“A Casa dos Espíritos” obra de Isabel Allende, publicada em 1982, é o relato da saga de uma família, que cobre três gerações, paralelamente ao relato de um período de turbulência política.
Através do realismo fantástico, Allende constrói um mundo conduzido por espíritos e por personagens controvertidos, desde Esteban Trueba, o patriarca da família, um homem orgulhoso, rico proprietário de terras e que vive inconformado pela paixão que sentira por Rosa, mulher belíssima, com quem se casaria, o que não se concretizou devido à morte prematura da mesma, vítima de envenenamento.
É uma história em que, apesar da presença masculina e dos conflitos sociais e políticos, o protagonismo é feminino, composto por mulheres fortes e visceralmente passionais: Clara, a matriarca, clarividente e misteriosa, que prevê a tragédia familiar e molda o destino da casa e dos Trueba; Blanca, sua filha, de fala suave, mas rebelde, cujo amor pelo filho do capataz de seu pai alimenta o eterno desprezo de Esteban, mesmo quando resulta na neta que ele tanto adora; e Alba, a neta, (fruto do amor proibido de Blanca), uma mulher ardente, obstinada e dotada de incrível beleza.
As três mulheres, personagens principais, possuem diferentes dons clarividentes, mas a trama não se detém nesse aspecto; ao contrário, em paralelo à trajetória da família ao longo de 75 anos, acompanhamos conflitos que se referem à economia, política e diferenças sociais, bem como temas envolvendo amor e ódio.
Com a morte de Rosa, Esteban que enriquecera com a mineração, viaja para a fazenda de Las Tres Marias, antiga propriedade da família, abandonada há muito, torna-a próspera e rentável com sua dedicação.
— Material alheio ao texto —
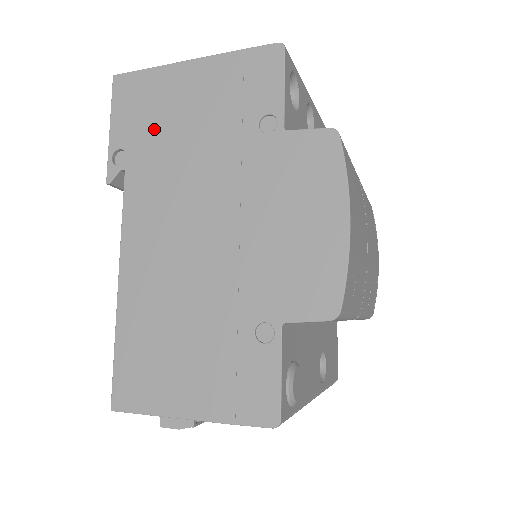
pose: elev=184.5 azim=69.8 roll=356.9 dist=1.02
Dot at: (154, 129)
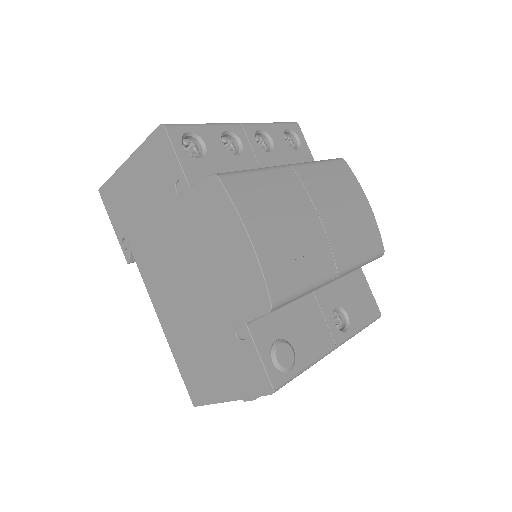
Dot at: (131, 217)
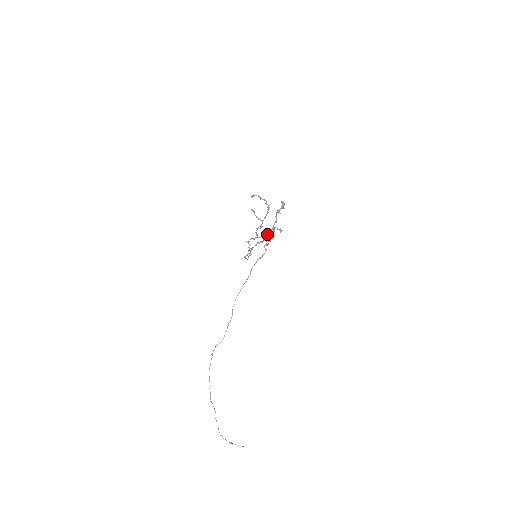
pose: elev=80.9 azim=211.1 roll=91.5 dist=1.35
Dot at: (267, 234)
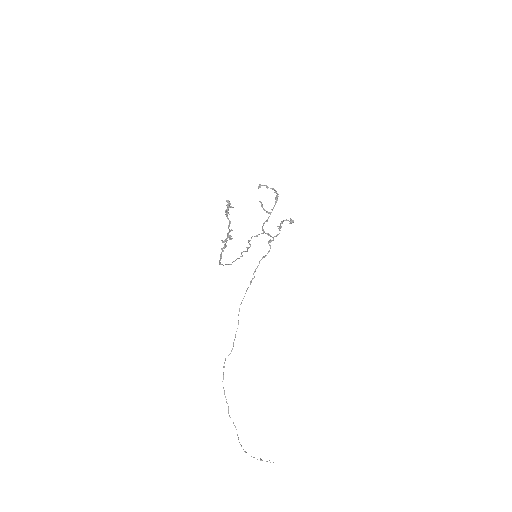
Dot at: (226, 238)
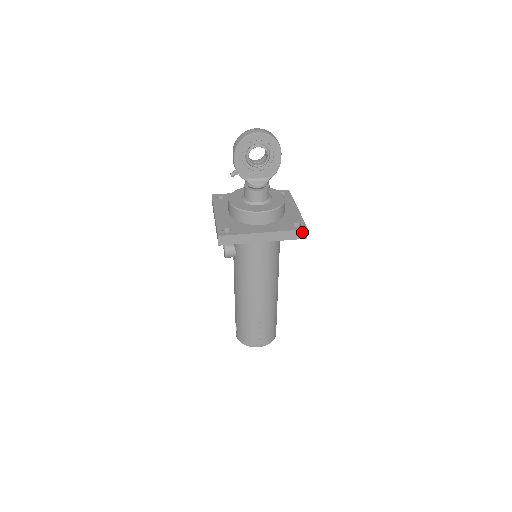
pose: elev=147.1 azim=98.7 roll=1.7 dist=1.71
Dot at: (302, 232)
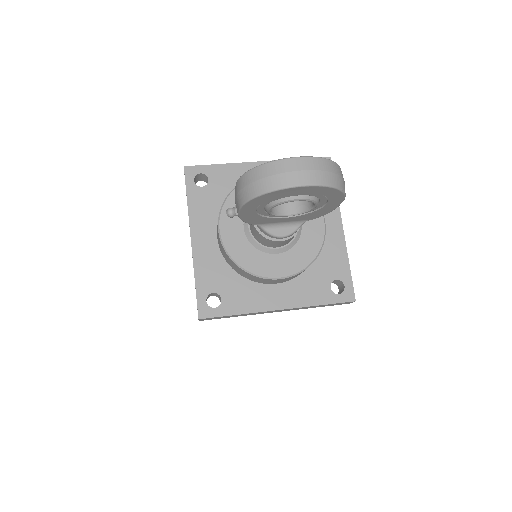
Dot at: (344, 302)
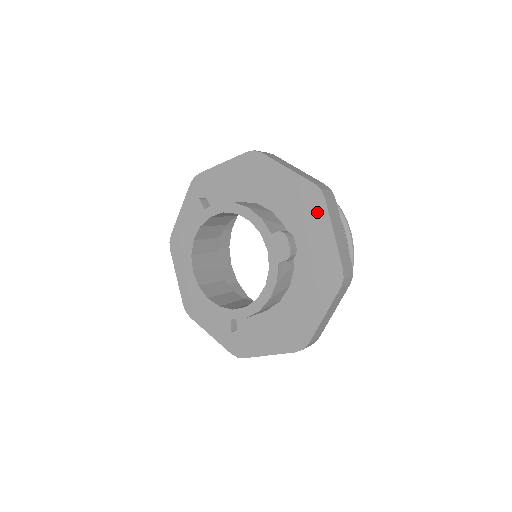
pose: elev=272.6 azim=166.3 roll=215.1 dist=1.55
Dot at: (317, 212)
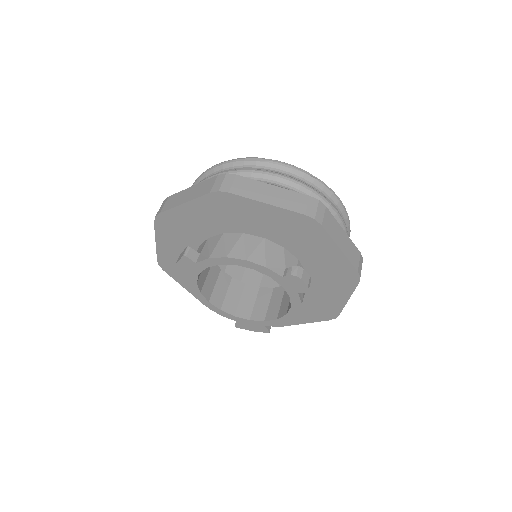
Dot at: (316, 236)
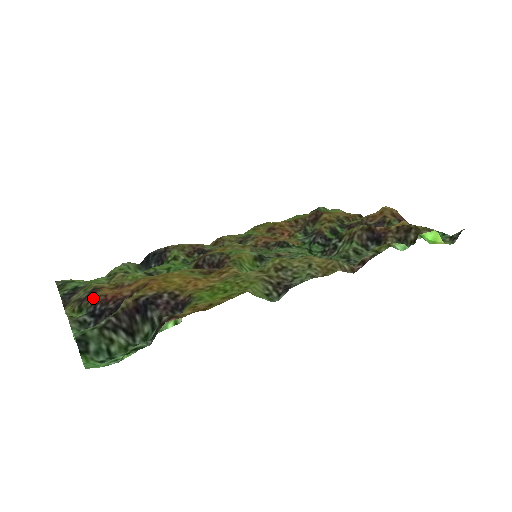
Cruel e libidinoso, o solteirão estupra várias camponesas da região indiferente aos filhos bastardos que brotavam pelos quatro cantos.
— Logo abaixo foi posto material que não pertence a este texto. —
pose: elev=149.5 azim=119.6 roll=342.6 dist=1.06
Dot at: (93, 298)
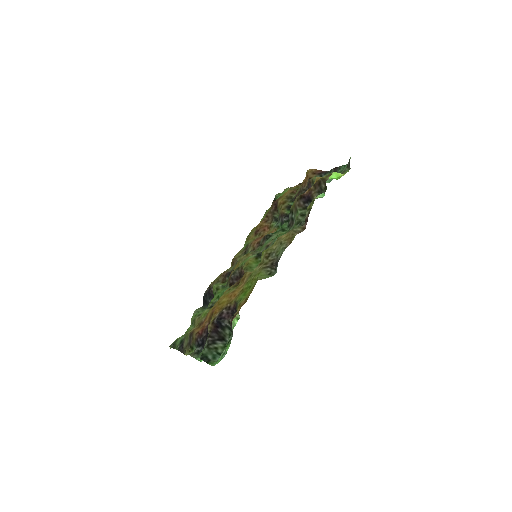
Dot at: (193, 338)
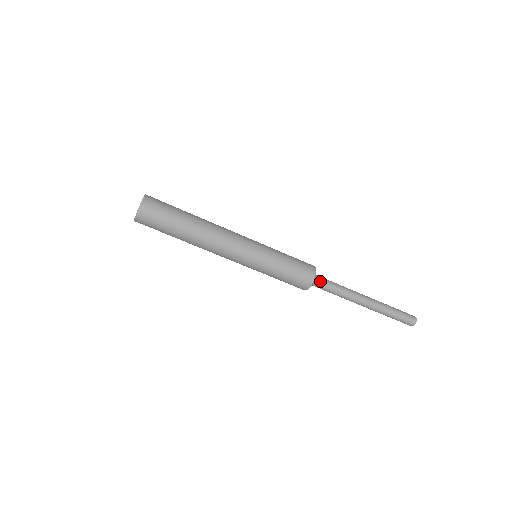
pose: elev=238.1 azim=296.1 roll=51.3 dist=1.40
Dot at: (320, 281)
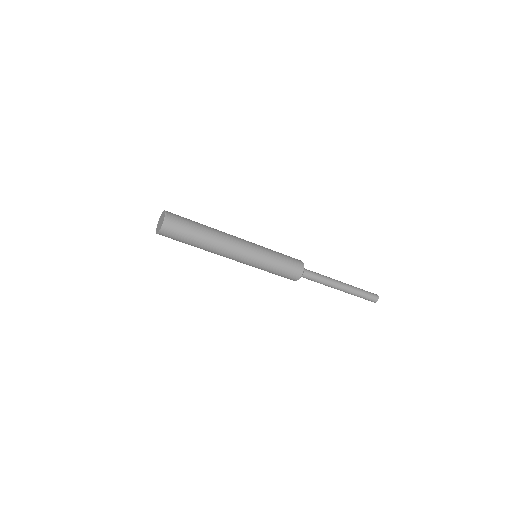
Dot at: (305, 276)
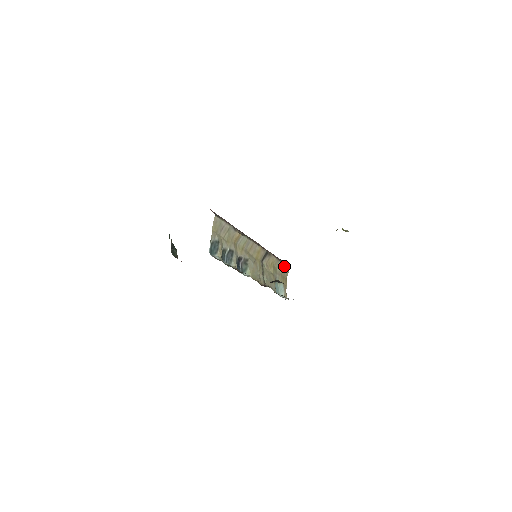
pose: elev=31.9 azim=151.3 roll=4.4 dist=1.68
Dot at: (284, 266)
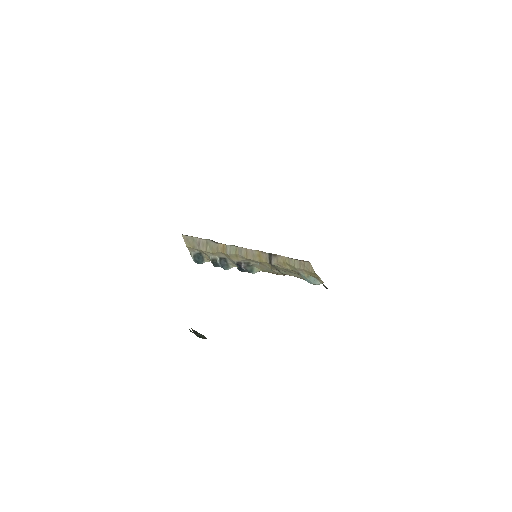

Após dez anos vivendo em Las Tres Marias, Esteban Trueba assiste à morte de sua mãe e promete-lhe que irá se casar com uma mulher de sua classe social. Casa-se com Clara, irmã de Rosa, agora com 19 anos, que não é tão bonita quanto a irmã, mas é bastante formosa e muito simpática. Clara tem poderes paranormais, é péssima dona de casa e ficou quase uma década em total silêncio, traumatizada pela morte da irmã.
Clara e Esteban são, a princípio, muito felizes. Ele cuida dos negócios na fazenda do interior e entra na política (torna-se senador da República), ela realiza trabalhos sociais e ações religiosas na residência dos Trueba, na capital. Têm três filhos: Blanca e os gêmeos Jaime e Nicolau.
Porém, os gênios tão diferentes de Clara e Esteban irão colocá-los em campos opostos. À medida que os anos passam, a esposa odiará o marido, cada vez mais truculento e insensível às necessidades do povo carente. Os filhos de Clara e o pai também tornar-se-ão antagonistas. Blanca se envolverá com Pedro Terceiro Garcia, um jovem trabalhador de Las Tres Marias. Jaime se tornará um médico engajado socialmente. E Nicolau terá gosto por aventuras exóticas. Esteban, torna-se cada vez mais velho, rabugento e solitário. A única que dará algum carinho ao velho senador é Alba, a sua única neta. A moça é filha de Blanca e Pedro Terceiro Garcia. Como a mãe, Alba irá se apaixonar por um revolucionário marxista, Miguel, o que trará problemas para todos quando um Golpe Militar for decretado. Aí tempos sombrios se abaterão sobre a casa dos Trueba. Esteban resistirá às dificuldades políticas com as forças de seu passado e com os valores de sua personalidade.
O fim da saga familiar dos Trueba se restringe a Esteban e sua neta Alba que dividem a narração dos fatos, tomando detalhes dos “Cadernos de anotar a vida” escritos pela avó Clara; juntos reerguem o casarão onde sempre moraram e juntos escrevem a história da família. Esteban, lúcido sempre, escreveu de próprio punho várias páginas. Quando considerou ter dito o que desejava, deitou-se na cama de Clara, e aguardou a morte que não tardou. Morre sussurrando o nome se sua esposa: Clara, claríssima, clarividente.
A impressão que se tem é que a obra de Allende começa e termina em alto nível. São quase 450 páginas em que se sucedem cenas impactantes. Em nenhum momento, o espaço e o tempo não são citados; há sutil referência a um Presidente e a um Poeta. No entanto, a análise criteriosa induz o “leitor modelo” a entender que o país é o Chile, os fatos se passam entre o final do século XIX e início do século XX, o Presidente é Salvador Allende e o Poeta é Pablo Neruda.
Vale o destaque, as figuras femininas, sem exceção, agiram sempre em prol da justiça social. Vale a leitura!